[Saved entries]
◇ ◇ ◇ ◇

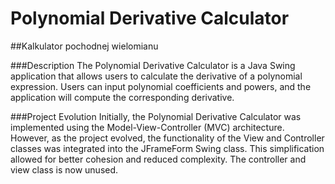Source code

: # Polynomial Derivative Calculator
##Kalkulator pochodnej wielomianu

###Description
The Polynomial Derivative Calculator is a Java Swing application that allows users to calculate the derivative of a polynomial expression. Users can input polynomial coefficients and powers, and the application will compute the corresponding derivative.

###Project Evolution
Initially, the Polynomial Derivative Calculator was implemented using the Model-View-Controller (MVC) architecture. However, as the project evolved, the functionality of the View and Controller classes was integrated into the JFrameForm Swing class. This simplification allowed for better cohesion and reduced complexity.
The controller and view class is now unused.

◇ ◇ ◇ ◇

The problem
On how many lines of the data does the word "Derivative" appear? Reply with the number alone.

Answer to the exercise
3